Standing before the now-fenced-off exhibition space on level -1, where the four damaged works by Christoforos Katsadiotis lay broken on the floor exactly as they were left by the furious MP, the exhibition—originally designed as an artistic dialogue with Goya’s major print exhibition—has taken on a completely different role. It now starkly presents the effects of fanaticism, violence, and artistic censorship.
“What happened on Monday is an act of violence and vandalism, which, with the artist’s agreement, I felt should be recorded in the public sphere as an event that must be condemned by all of us,” explained Tsiara. She emphasized, “Never in my life have I intended to insult people’s religious beliefs, the Church, or the feelings of visitors. I would never deliberately provoke religious individuals or offend their sensitivities.”

Tsiara revealed that the attacks had begun even before the vandalism, on March 4, when Papadopoulos submitted a parliamentary question referring to an artwork that was not even part of the exhibition. According to her, this was just one of many misrepresented pieces circulating in the media, none of which were ever displayed at the National Gallery. This led her to conclude that the attack was orchestrated and escalated in the following days. “After the parliamentary question was submitted, threats, insults, and curses started. They intensified after the vandalism and are still ongoing.”
Following the MP’s parliamentary question, Tsiara sent a 16-page report explaining the exhibition’s concept—its parallel with Goya’s prints, which explore hybridity, the grotesque, and the absurd, as well as the historical analysis of this artistic genre.
Art Asks Questions, It Doesn’t Give Answers
“For over 150 years, artists have not only depicted beauty or calm, pleasant emotions. They explore the ugly, the dark aspects of the human psyche. This is the power of art—to reveal things that are not immediately visible and to provoke research. Art asks questions; it doesn’t provide answers. Artists often appropriate past aesthetic codes and iconographic models to bring them into the present and convey new messages,” Tsiara explained.

“Christoforos Katsadiotis, using this iconographic tradition and the form of the religious icon, engages in appropriation—a well-established international artistic practice—to create sharp psychological portraits. He is not making devotional icons; he is not painting the Virgin Mary. He is an artist speaking about the darker sides of our psyche, the uncanny, and the grotesque—elements that exist within all of us. Artists bring these aspects to the forefront, creating images that may reveal parts of the ‘monster’ we all potentially harbor within. And perhaps that unsettles some people.”

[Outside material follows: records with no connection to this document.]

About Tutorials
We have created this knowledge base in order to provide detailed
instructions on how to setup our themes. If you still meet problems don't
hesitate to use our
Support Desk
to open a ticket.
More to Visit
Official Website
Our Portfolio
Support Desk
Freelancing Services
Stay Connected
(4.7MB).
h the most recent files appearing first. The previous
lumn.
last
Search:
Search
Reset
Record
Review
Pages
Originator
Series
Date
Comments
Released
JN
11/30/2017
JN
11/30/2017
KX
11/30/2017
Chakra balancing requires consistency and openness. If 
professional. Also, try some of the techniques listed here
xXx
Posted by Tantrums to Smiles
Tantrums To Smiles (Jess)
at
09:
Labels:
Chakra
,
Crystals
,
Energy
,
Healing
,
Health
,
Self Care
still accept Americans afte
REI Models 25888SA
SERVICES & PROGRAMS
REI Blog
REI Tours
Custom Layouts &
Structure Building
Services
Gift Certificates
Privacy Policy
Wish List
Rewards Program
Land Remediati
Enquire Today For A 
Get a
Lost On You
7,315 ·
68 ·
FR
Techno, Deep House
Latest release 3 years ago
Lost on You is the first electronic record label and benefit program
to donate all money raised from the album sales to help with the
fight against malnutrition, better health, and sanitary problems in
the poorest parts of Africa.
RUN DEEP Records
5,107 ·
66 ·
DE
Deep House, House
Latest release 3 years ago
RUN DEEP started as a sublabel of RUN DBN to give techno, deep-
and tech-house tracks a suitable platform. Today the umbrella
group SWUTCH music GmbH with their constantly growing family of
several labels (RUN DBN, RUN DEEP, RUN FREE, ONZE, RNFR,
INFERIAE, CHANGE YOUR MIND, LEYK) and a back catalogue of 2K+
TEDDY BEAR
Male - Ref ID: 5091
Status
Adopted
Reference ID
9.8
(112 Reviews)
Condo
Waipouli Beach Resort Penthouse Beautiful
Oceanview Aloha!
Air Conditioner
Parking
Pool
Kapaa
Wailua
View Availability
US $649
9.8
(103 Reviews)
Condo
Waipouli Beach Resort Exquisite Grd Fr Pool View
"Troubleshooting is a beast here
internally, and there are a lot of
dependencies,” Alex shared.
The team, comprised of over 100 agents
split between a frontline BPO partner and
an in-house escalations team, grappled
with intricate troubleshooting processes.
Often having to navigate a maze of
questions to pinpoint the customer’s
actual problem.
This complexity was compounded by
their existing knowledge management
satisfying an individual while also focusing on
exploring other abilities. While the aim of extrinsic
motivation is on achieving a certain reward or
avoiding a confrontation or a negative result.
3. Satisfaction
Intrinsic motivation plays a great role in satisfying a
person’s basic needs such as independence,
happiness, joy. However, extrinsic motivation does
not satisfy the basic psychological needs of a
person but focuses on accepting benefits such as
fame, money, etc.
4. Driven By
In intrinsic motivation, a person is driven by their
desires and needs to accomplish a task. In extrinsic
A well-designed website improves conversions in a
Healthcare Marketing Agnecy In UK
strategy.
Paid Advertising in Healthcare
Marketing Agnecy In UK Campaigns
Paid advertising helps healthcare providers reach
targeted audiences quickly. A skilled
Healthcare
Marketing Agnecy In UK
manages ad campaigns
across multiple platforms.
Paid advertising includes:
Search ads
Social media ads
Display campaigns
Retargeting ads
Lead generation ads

Tsiara also highlighted that distortion has always been present in religious art. Many icons of the Virgin Mary in churches contain elements of distortion, and Saint Christopher—who appears in one of Katsadiotis’ controversial works with an animal head—has historically been depicted as a cynocephalus (dog-headed). “Orthodox iconography, which is highly tolerant, democratic, and inclusive, incorporated this element long before I highlighted it in this exhibition. That’s why I decided to include Katsadiotis’ works,” she stressed.